Il mattino dopo il gentiluomo visita il piccolo cimitero, dove c’è sempre una fossa aperta, pronta per il prossimo monaco destinato a morire, e dove un cippo ricorda la sepoltura del fondatore, l’abate Rancé. Poi si sofferma su alcuni degli usi dell’Ordine, osservando come essi conducano, a suo parere, a una vita di totale solitudine ancorché all’interno di una comunità: soltanto l’abate conosce il vero nome, l’età e la provenienza di ciascun monaco, e tale è la consegna del silenzio (e il cappuccio sempre calato e lo sguardo sempre rivolto al terreno) che due confratelli possono vivere per anni insieme prima di scoprire, ad esempio, di essere parenti. Dopo pranzo (stesso menù della cena con in più un piatto di cavolo bollito), Fellowes viene condotto in una stanza dove può ammirare il ritratto di Rancé,

"Arm'd Le Bouthillier de Rancé. S'r scauant et célèbre Abbé Réformateur de La Trappe. Mort en 1700. à près de 77 ans, et de 40 ans de la plus austère pénitence" (dipinto di Hyacinthe Rigaud).
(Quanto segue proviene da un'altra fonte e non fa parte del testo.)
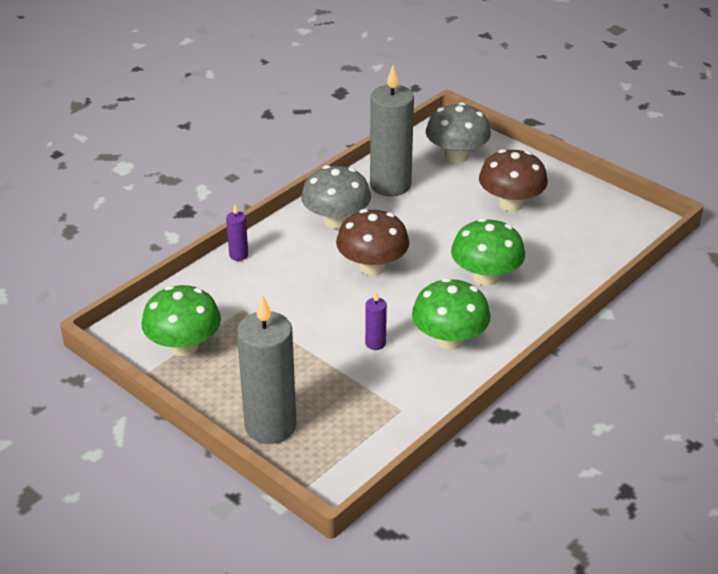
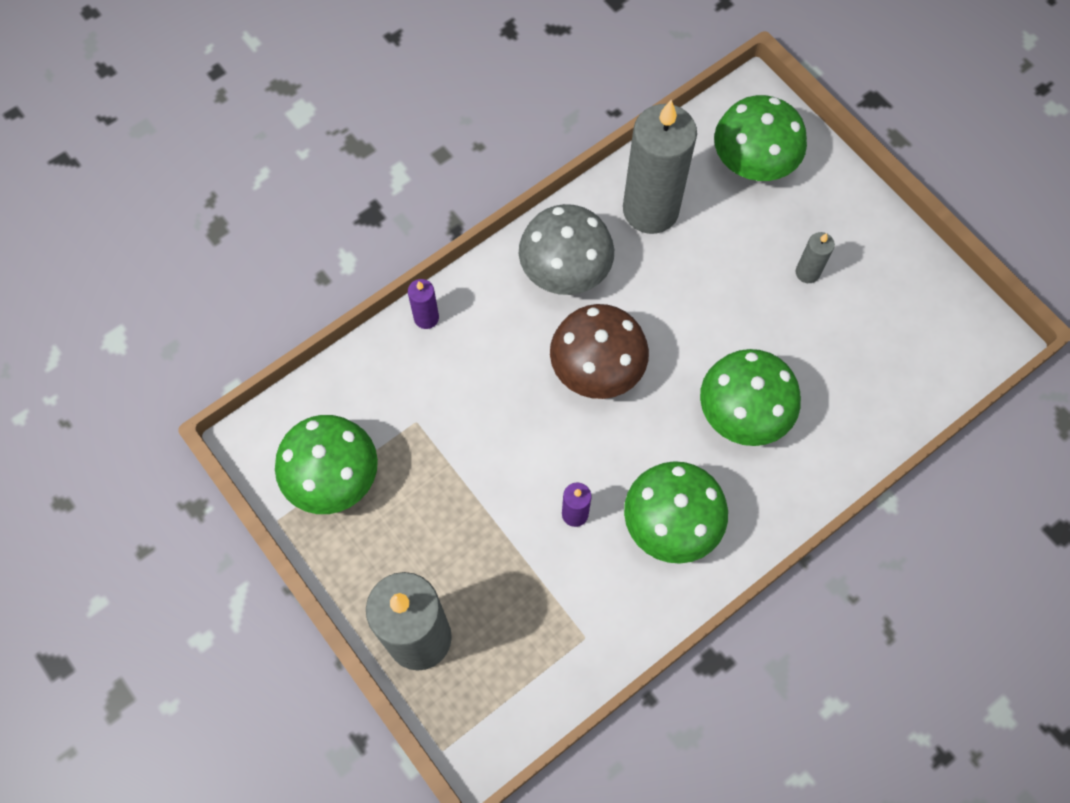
camera: 10 degrees right, 30 degrees up
grey mushroom [426,102,491,163] -> green mushroom [714,95,807,181]
brown mushroom [479,149,548,211] -> grey candle [796,232,835,283]

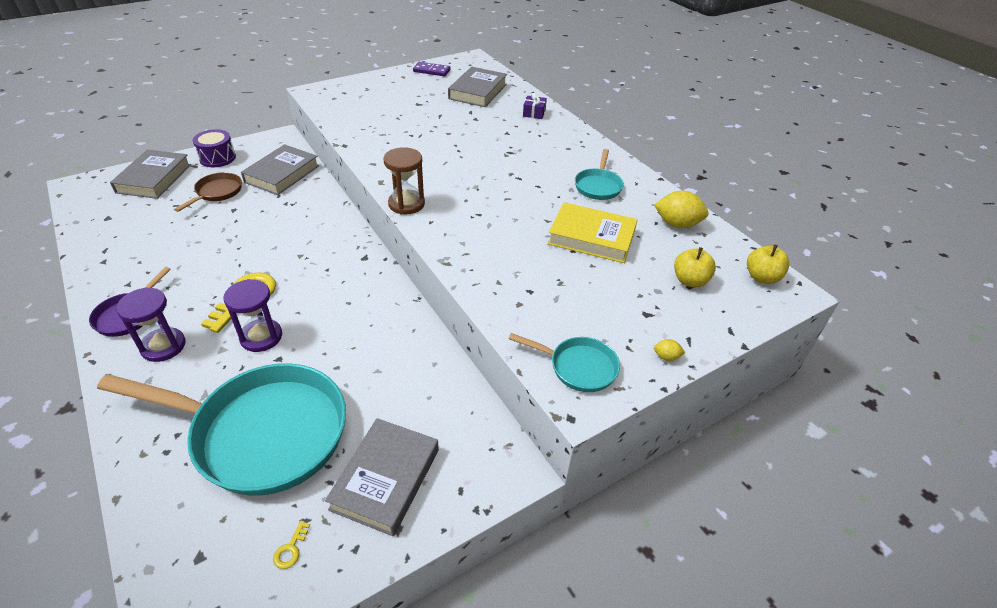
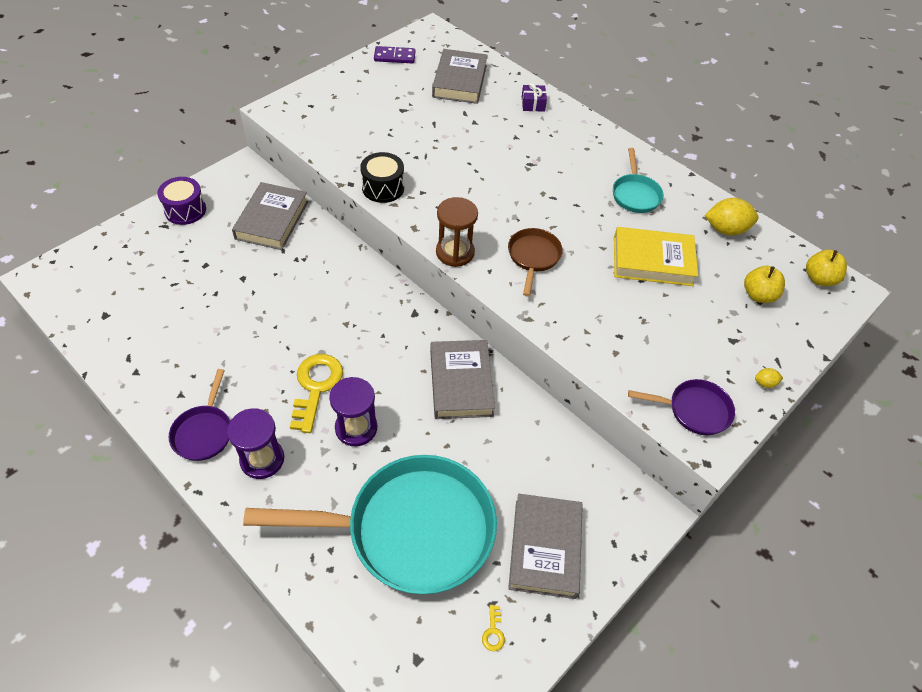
camera: 15 degrees left, 10 degrees up
grey book [110,149,191,199] -> grey book moved to [430,340,495,419]
brown pan [174,172,242,212] -> brown pan moved to [508,228,563,297]
turquoise pan [509,333,620,392] -> purple pan [628,379,735,435]
none -> black drum [360,152,404,203]

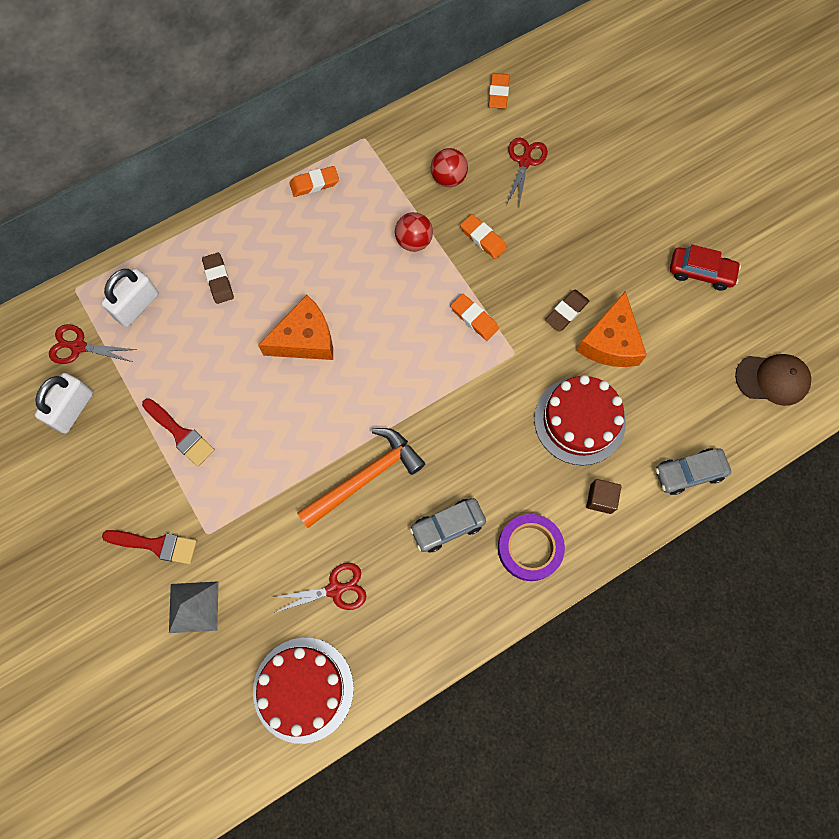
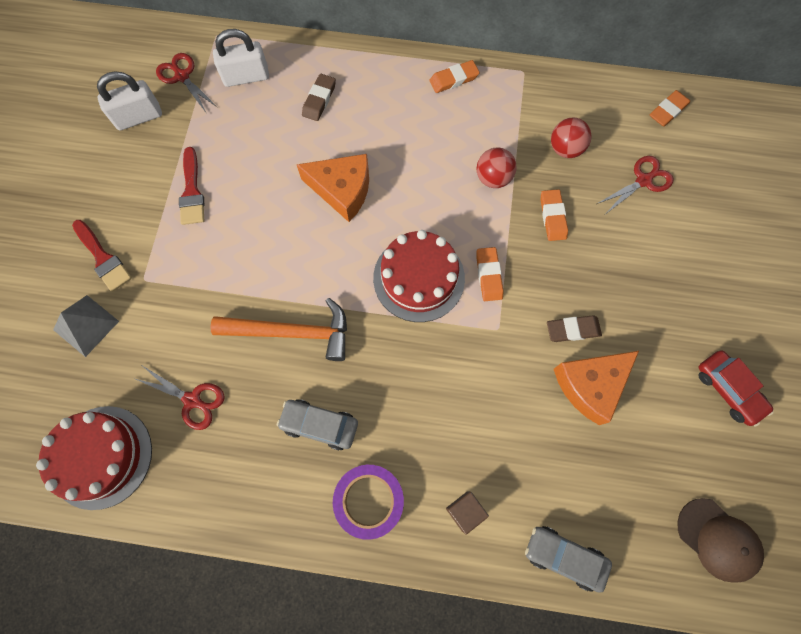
camera: 40 degrees right, 0 degrees up
orange eraser [289,166,339,197] -> orange eraser turned 45 degrees counterclockwise [429,60,480,93]
red cake [534,375,626,465] -> red cake moved to [373,230,465,322]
davanti al quale ripassa la storia di questa «singolare società», dalla conversione del fondatore alle traversie affrontate per riformare la Trappa (compreso un tentato omicidio cui Rancé sfugge per miracolo), dalle distruzioni della Rivoluzione alla recente ripresa, segnata da tante nuove vocazioni, «a dispetto della perpetua violenza esercitata dalla regola su ogni sentimento umano».
È impressionato e perplesso, l’esquire, a conclusione della sua visita, nondimeno riconosce nel suo ospite una speciale qualità di accoglienza. Vorrebbe saperne il nome, ma fratello Charles non può assolutamente dirglielo; accetta invece con gioia che Fellowes lasci un biglietto a testimonianza del suo passaggio:
«Convento di La Trappe, 20 luglio 1817. Oggi ho visitato il Convento di La Trappe, mentre era assente il Gran Priore, al quale avevo portato una lettera di presentazione del signor Lamorelie, Sottoprefetto di Mortagne. Sono stato ricevuto, e accompagnato, da fratello Charles Marie, Segretario del Priore. Mi è impossibile rendere giustizia per iscritto dell’accoglienza gentile, cortese e ospitale che ho ricevuto da lui. Posso soltanto osservare che non potrò in alcun modo dimenticarla! Se questi uomini degni e pii hanno sì abbandonato il mondo in cerca di solitudine e austerità, nella negazione di se stessi non hanno dimenticato la benevolenza e la bontà dovute agli estranei. Possa la loro devozione ottenere il suo premio!»
A Visit to the Monastery of La Trappe, in 1817. With notes taken during a tour through Le Perche, Normandy, Bretagne, Poitou, Anjou, Le Bocage, Touraine, Orleanois, and the environs of Paris. By W.D Fellowes, esq., London 1818. (Le note sull’autore le ho prese dalla scheda di una libreria antiquaria olandese.)